A quick perusal of reviews found either those who generally liked it and said nothing of substance to substantiate why or those who criticized it for its nonlinear narrative and depressive tone. I've found it (at the halfway point) delightful, fair-minded, informative, and while perhaps more philosophical than most readers might prefer, he was a philosopher, a Jewish mystic, and the telling reflects the mind so beautifully. I found the prose often lyrical, unwrapping the tender youth with clarity but a certain compassion for self that the wisest of us gain for our youthful selves. The tone was conversational, often confiding in such friendly manner, that we were drawn into his circle as much by our interest as his yearning. I found the structure entirely appropriate to the linear development of his mind, even if individual events were teased and broken into sections. As a historical primary source, it's absolutely priceless.
Well Wiesel says of the writing he considers in his youth: “Of course, I could write my memories of the camp, which I bore within me like a poison. Though I never spoke to anyone about this, it weighed upon me. I thought about it with apprehension day and night: the duty to testify, to offer depositions for history, to serve memory. What would man be without his capacity to remember? Memory is a passion no less powerful or persuasive than love. What does it mean to remember? It is to live in more than one world, to prevent the past from fading and to call upon the future to illuminate it. It is to revive fragments of existence, to rescue lost beings, to cast harsh light on faces and events, to drive back the sands that cover the surface of things, to combat oblivion and to reject death. All this I knew. And because I knew it, I told myself I should write.”

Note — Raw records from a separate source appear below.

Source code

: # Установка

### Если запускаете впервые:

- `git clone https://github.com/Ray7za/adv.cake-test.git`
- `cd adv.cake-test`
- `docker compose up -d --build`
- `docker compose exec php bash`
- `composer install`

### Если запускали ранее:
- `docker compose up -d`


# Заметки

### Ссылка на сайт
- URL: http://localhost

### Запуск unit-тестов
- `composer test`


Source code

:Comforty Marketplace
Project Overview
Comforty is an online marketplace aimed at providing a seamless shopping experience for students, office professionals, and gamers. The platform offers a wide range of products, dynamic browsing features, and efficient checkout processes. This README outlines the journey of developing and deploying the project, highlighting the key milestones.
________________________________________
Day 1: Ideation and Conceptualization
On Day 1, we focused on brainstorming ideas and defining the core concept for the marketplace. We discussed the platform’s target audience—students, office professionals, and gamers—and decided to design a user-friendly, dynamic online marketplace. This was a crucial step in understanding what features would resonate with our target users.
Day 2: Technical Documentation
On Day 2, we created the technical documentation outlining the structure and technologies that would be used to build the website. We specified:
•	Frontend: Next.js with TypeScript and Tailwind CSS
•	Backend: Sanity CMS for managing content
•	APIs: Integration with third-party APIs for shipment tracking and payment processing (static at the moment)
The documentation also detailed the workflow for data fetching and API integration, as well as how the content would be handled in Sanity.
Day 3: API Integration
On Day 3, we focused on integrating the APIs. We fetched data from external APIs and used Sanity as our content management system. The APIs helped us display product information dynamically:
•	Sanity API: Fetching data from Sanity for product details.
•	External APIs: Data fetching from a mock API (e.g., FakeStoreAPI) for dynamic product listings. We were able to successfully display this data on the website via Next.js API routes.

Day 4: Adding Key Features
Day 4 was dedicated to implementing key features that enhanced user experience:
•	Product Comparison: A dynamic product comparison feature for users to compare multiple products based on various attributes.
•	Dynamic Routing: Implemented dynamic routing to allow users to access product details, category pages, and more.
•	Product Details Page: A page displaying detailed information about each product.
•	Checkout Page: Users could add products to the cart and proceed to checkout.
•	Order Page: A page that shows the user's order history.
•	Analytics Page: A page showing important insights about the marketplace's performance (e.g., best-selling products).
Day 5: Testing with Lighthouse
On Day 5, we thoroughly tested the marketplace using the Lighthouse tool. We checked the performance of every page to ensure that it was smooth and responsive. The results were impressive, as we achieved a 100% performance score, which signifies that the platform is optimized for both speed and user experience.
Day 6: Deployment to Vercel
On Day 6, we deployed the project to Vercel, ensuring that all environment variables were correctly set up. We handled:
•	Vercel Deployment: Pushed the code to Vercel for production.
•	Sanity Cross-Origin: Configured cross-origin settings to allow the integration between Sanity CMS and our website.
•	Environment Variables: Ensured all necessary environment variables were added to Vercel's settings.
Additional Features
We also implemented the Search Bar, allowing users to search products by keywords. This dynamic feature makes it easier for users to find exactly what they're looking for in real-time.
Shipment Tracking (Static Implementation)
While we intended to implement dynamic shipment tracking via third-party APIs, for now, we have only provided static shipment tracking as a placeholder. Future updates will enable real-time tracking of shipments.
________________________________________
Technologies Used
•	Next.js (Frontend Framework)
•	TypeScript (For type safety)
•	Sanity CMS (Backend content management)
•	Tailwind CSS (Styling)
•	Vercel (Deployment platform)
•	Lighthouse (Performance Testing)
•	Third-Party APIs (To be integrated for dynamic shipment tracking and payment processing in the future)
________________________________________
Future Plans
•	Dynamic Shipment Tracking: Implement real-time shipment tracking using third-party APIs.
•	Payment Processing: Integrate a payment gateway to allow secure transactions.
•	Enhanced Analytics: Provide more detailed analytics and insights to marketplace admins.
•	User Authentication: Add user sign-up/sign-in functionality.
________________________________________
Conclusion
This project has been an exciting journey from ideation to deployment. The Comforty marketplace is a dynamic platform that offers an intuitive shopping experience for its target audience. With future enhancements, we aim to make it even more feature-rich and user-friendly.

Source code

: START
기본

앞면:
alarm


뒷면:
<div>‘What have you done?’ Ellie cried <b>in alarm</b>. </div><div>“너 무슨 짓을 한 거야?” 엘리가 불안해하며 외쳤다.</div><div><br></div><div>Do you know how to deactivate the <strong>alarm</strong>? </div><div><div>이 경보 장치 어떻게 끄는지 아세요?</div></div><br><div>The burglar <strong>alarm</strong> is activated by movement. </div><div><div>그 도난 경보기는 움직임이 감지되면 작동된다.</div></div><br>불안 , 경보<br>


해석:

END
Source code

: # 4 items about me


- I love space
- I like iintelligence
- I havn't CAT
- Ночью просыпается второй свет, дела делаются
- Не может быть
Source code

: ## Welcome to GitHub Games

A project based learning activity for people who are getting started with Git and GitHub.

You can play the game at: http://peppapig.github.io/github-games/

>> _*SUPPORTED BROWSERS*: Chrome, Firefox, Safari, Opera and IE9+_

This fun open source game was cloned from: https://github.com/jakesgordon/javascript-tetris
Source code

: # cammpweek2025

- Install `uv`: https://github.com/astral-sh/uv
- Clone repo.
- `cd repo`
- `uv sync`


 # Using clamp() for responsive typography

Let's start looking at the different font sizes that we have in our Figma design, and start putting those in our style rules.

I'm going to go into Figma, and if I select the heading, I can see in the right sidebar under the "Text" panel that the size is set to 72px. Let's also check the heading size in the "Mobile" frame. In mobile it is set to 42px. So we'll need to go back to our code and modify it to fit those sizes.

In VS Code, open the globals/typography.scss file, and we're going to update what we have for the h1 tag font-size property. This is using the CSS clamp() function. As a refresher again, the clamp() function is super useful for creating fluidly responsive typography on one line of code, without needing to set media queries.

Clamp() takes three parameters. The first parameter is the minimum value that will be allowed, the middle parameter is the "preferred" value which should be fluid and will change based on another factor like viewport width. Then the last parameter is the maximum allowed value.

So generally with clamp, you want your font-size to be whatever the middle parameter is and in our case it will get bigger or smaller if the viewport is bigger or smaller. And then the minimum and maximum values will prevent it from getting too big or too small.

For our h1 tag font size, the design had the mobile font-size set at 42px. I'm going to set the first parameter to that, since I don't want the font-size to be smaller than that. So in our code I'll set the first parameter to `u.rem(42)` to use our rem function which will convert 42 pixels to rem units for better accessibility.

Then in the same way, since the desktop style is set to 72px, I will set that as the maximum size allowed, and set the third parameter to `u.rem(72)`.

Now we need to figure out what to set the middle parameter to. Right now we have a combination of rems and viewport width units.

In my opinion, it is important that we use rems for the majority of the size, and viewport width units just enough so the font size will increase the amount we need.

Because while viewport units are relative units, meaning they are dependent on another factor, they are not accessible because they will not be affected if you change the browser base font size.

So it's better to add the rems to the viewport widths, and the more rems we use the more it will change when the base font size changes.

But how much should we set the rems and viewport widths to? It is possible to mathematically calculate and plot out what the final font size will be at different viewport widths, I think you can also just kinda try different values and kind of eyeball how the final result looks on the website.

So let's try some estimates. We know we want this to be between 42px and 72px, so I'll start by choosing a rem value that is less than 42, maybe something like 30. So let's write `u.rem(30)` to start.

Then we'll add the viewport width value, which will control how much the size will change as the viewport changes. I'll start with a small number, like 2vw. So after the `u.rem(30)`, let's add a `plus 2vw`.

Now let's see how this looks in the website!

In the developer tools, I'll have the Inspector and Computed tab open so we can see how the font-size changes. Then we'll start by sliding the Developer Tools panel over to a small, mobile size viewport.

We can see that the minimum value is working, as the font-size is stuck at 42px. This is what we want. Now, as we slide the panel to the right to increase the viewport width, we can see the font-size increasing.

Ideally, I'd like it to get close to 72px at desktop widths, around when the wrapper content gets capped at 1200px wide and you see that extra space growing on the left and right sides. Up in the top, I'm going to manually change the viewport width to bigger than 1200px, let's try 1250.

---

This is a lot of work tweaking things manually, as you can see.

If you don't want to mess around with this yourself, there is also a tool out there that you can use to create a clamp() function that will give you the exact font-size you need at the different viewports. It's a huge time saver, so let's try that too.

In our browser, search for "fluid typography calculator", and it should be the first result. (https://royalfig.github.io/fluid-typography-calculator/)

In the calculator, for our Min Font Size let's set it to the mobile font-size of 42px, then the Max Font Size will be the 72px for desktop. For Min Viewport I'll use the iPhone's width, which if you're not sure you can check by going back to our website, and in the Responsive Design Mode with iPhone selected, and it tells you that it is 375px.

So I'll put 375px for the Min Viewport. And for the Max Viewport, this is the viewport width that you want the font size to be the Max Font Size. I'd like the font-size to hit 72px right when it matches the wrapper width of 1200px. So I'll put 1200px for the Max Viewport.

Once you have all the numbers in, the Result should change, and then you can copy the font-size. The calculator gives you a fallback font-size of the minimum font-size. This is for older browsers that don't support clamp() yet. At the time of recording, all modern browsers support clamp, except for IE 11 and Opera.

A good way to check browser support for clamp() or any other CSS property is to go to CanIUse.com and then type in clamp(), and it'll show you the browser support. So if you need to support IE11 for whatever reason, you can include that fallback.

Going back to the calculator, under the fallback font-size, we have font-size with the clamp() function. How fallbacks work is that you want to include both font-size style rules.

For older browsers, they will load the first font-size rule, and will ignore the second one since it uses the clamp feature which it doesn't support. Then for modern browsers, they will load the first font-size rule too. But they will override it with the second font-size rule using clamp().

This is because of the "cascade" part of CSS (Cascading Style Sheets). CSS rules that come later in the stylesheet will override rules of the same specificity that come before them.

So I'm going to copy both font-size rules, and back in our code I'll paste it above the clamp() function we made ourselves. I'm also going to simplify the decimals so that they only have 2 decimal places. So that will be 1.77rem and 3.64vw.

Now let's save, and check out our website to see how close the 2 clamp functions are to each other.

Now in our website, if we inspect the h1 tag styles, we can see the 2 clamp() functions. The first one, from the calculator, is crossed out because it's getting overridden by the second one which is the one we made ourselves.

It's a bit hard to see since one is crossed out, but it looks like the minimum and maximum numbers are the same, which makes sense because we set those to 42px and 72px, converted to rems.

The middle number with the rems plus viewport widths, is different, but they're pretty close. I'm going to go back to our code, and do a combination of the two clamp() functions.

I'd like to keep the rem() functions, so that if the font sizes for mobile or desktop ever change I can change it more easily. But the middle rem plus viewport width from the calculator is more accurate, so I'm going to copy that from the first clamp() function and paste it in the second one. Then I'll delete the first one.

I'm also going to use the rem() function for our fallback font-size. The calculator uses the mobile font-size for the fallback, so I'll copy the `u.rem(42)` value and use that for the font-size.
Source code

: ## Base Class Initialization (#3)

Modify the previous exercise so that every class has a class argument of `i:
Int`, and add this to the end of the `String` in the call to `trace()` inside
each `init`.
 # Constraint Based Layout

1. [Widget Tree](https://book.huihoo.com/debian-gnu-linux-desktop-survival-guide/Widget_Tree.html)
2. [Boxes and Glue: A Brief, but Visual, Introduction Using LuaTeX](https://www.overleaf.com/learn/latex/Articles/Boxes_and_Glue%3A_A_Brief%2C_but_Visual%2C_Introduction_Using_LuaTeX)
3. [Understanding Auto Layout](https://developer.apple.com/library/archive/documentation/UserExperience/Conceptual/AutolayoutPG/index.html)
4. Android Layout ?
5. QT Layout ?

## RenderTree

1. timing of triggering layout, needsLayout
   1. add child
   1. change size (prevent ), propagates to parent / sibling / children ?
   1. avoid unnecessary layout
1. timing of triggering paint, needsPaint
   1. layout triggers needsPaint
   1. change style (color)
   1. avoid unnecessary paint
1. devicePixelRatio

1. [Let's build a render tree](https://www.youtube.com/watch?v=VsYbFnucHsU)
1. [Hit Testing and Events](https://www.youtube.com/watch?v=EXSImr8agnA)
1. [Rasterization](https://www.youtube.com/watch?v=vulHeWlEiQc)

What writer could remain unmoved by that?
*
At completion I find myself truly sad that I'll not be picking it up again to hear the most utterly human voice I think I've ever conversed with. The book is in so many ways a conversation between one of the greatest thinkers of our time, someone who stood at the signposts of history and testified with humility and candor and courage, and the simple reader. I found it completely charming, reverentially committed to preserving people for history, equally poetic and incisive. How perfect that it began with his connection to his parents and siblings and ended with his connection to his wife and children - friends, experiences, careers, work, but always the aleph and beth - family.
I have a high tolerance for philosophy and mysticism so take my review for what it is. Having read the portrait of his soul by his own hand, however, I look forward to reading his fiction and rereading Night with much deeper understanding of his milieu at its writing. Truly, one of the greatest human beings I could imagine meeting and definitely one of the 5 people with whom I'd love to share an afternoon sitting outside at a cafe in Paris.